» **TASK BRIEF**: Say how many lines of the listing below contain "been", giving the number and nothing else.

» **DATA SUPPLIED**:
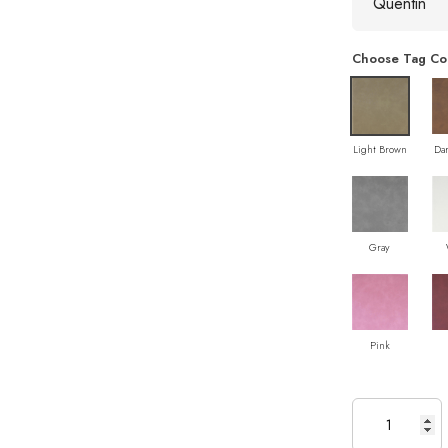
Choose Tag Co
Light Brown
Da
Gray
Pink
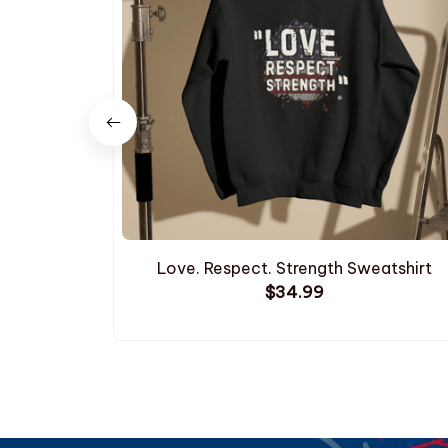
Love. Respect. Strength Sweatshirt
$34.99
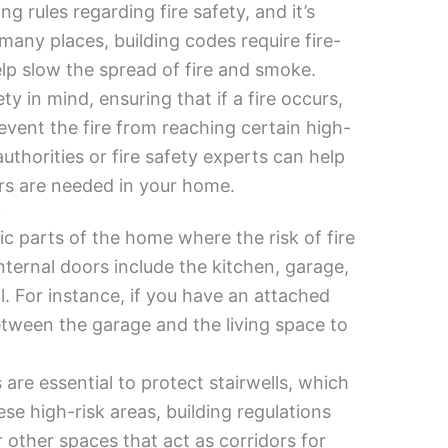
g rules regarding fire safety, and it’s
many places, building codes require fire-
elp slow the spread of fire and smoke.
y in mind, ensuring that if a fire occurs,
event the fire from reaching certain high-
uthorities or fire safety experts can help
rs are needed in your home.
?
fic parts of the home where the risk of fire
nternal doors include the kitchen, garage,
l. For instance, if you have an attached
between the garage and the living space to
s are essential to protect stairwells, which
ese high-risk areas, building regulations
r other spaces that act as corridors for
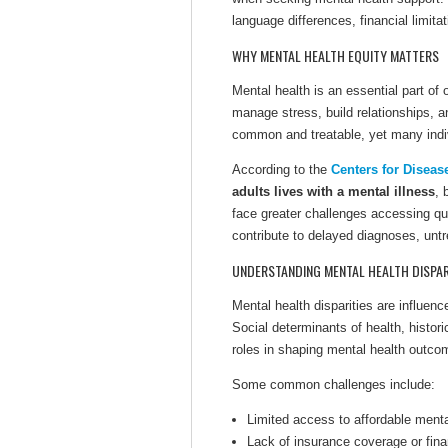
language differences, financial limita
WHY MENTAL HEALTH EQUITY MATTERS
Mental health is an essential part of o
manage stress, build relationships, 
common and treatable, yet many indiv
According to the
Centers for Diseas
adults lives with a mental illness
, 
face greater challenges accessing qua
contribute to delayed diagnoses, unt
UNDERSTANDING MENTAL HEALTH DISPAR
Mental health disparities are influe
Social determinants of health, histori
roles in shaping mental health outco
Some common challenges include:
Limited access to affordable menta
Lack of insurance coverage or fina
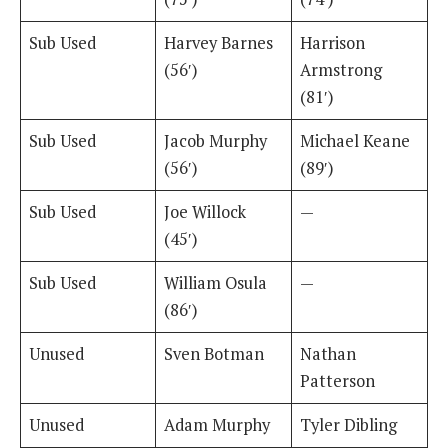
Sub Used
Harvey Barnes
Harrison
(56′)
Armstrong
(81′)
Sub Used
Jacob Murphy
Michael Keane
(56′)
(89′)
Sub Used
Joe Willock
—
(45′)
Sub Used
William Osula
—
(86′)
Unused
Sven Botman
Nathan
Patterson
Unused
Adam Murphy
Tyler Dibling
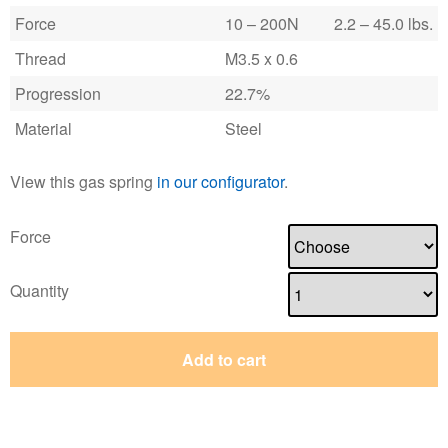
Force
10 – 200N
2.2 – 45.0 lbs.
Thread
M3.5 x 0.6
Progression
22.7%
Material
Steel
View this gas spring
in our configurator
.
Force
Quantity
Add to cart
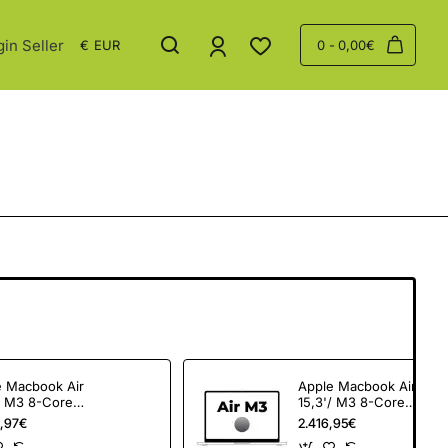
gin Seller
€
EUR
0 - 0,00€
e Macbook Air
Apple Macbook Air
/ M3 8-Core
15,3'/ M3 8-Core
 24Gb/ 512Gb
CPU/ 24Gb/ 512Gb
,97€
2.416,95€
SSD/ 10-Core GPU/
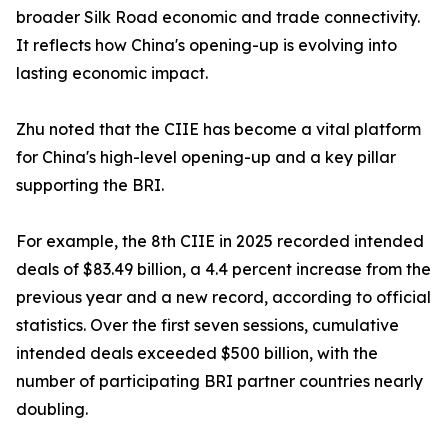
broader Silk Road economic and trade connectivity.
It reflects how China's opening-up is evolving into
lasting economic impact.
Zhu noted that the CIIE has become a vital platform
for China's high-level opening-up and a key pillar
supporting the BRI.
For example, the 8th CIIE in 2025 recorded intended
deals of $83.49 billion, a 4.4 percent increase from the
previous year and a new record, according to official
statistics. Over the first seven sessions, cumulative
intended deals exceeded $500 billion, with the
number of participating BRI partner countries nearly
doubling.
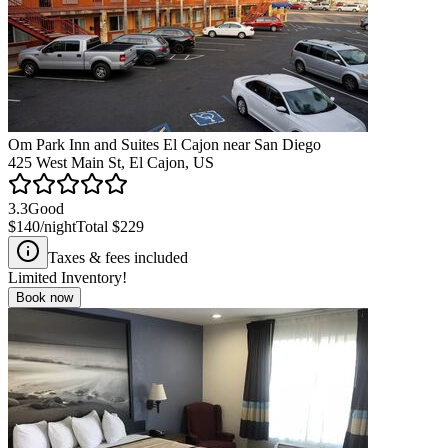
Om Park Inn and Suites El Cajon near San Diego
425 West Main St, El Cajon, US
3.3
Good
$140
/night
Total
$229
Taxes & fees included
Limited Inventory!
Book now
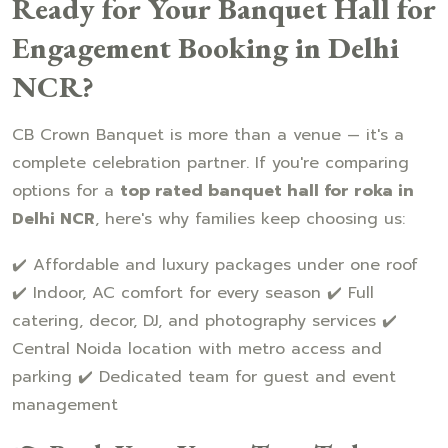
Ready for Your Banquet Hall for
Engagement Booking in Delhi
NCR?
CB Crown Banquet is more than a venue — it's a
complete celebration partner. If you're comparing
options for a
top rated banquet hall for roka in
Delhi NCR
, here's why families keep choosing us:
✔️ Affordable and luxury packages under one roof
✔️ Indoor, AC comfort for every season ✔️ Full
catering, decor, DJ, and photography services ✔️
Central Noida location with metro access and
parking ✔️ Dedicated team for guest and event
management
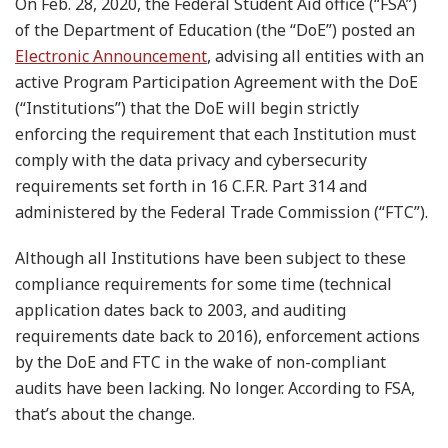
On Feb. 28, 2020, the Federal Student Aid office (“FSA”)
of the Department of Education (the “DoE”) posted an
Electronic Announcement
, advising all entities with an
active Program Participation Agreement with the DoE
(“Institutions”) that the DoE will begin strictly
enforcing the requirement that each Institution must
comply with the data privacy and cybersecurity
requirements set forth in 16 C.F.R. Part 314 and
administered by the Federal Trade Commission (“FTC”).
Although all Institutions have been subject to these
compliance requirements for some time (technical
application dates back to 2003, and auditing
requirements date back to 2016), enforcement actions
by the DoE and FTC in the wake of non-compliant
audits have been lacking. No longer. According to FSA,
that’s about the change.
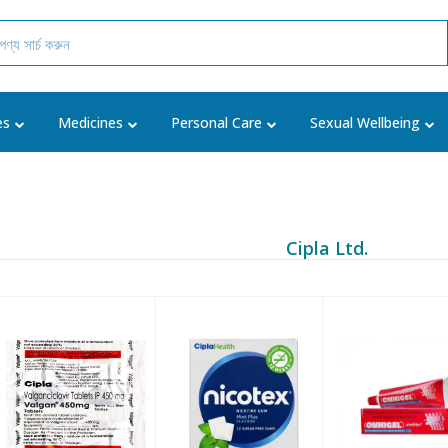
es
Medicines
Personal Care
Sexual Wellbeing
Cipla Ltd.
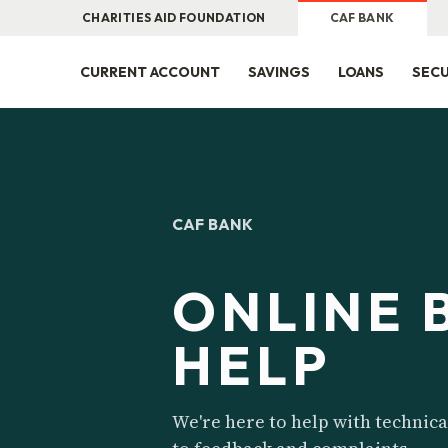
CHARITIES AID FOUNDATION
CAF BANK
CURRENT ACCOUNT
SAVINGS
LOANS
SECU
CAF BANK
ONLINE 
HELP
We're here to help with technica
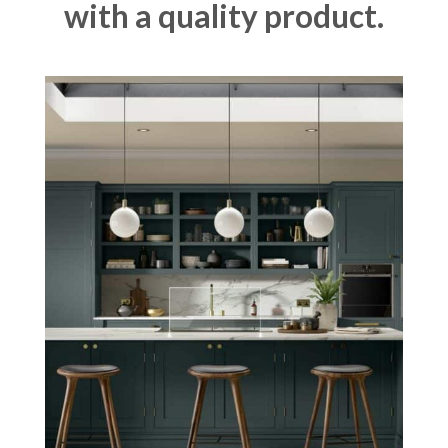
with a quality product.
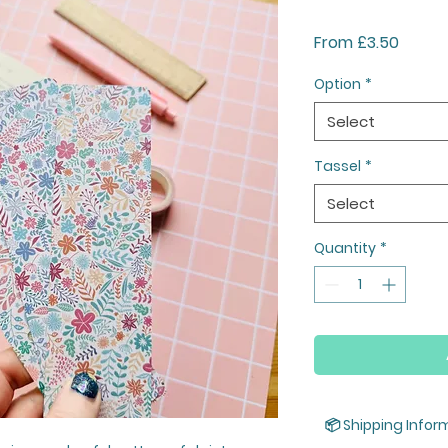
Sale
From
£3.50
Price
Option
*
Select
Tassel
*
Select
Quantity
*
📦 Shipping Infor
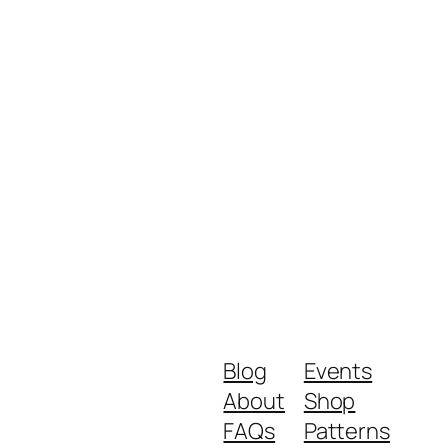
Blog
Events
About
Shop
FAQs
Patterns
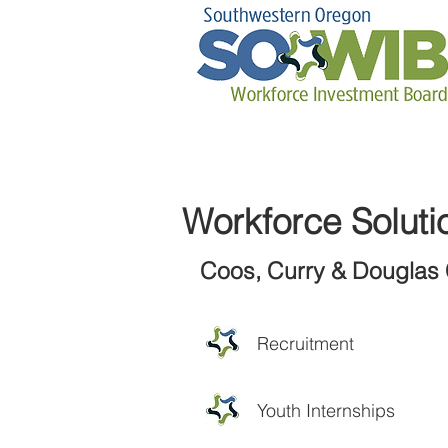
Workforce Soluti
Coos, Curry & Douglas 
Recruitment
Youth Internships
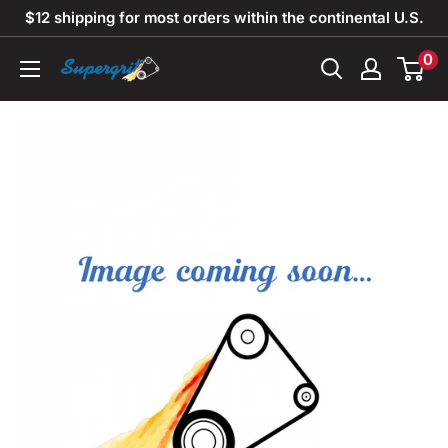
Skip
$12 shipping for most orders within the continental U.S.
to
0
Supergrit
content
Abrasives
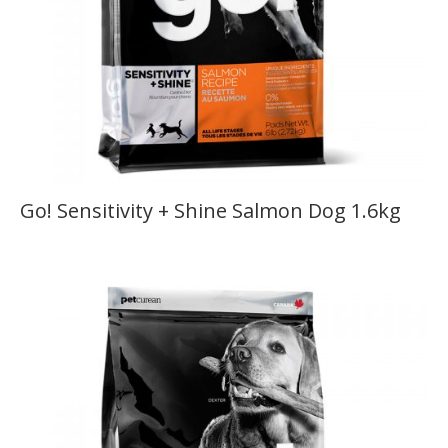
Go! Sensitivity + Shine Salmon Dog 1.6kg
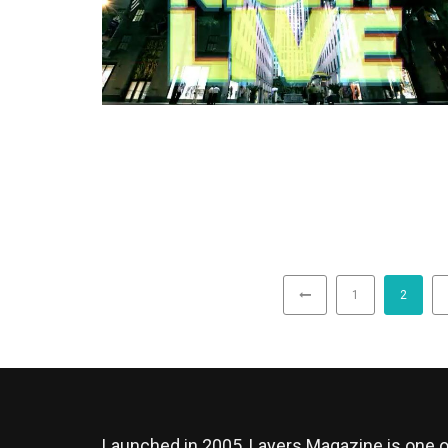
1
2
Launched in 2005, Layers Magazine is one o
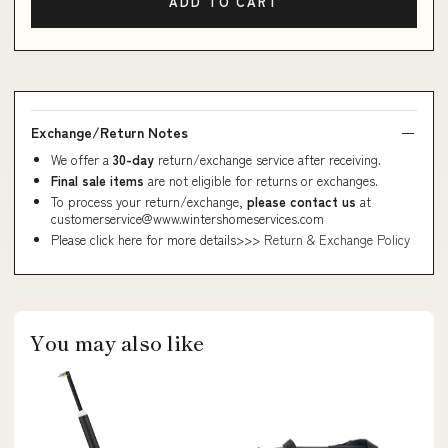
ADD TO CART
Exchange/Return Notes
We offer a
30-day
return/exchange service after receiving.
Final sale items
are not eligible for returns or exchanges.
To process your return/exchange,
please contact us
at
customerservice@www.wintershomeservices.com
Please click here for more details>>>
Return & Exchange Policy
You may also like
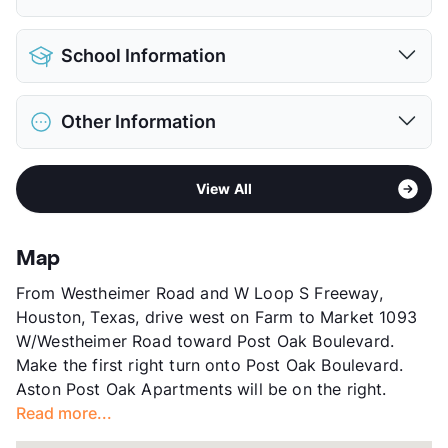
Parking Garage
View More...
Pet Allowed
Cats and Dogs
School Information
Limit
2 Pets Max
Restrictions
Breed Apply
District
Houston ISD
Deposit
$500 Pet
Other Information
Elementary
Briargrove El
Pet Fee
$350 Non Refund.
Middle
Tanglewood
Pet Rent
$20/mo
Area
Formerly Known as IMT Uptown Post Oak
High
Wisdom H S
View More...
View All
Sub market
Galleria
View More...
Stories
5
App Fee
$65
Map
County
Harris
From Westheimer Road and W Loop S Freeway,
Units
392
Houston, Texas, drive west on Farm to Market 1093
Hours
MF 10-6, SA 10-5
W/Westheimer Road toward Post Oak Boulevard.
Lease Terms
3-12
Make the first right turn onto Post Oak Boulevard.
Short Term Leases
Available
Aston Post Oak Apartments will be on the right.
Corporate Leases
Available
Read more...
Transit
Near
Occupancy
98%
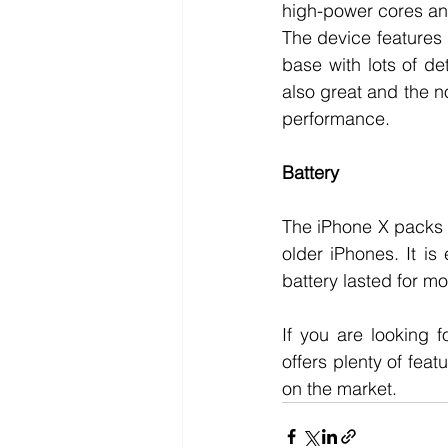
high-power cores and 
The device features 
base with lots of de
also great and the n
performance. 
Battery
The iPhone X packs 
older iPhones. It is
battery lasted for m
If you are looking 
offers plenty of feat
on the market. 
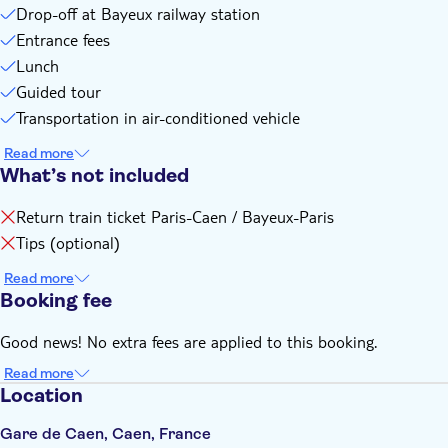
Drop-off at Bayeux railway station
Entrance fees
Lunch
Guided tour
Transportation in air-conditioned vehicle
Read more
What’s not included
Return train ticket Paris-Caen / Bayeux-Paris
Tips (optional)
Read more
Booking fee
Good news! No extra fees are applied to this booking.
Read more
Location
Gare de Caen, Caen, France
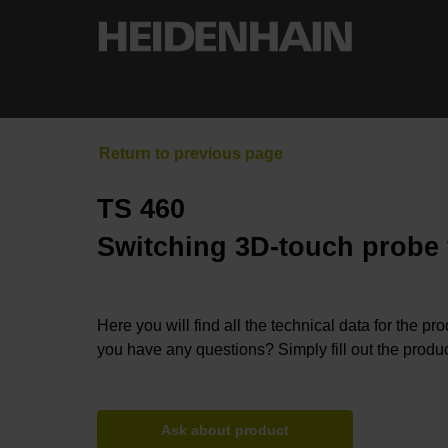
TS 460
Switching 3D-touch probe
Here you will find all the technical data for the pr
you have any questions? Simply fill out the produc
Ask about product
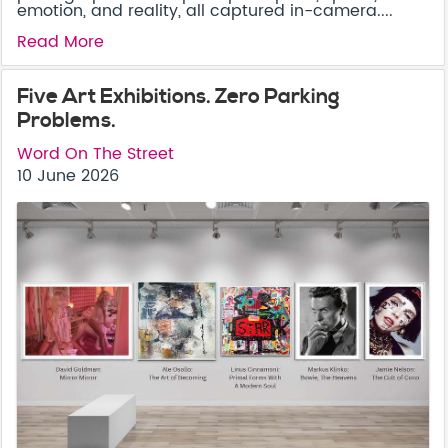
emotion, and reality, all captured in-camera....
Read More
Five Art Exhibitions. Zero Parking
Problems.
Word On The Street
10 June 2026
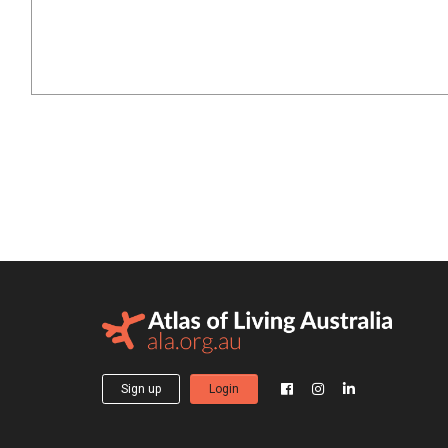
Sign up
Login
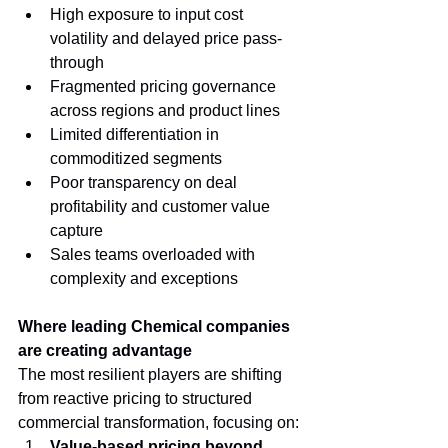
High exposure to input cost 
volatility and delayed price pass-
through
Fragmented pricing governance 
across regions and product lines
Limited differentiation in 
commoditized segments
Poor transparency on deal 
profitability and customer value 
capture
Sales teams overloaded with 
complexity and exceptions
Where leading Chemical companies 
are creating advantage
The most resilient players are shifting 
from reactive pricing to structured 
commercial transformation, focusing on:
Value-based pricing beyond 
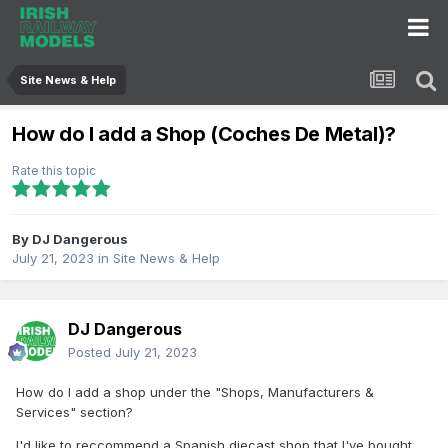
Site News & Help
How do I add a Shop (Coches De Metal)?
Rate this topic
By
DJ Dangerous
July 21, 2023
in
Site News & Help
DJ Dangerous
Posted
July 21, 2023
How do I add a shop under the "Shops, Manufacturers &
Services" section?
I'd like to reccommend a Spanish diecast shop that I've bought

» **ANSWER SECTION**: 2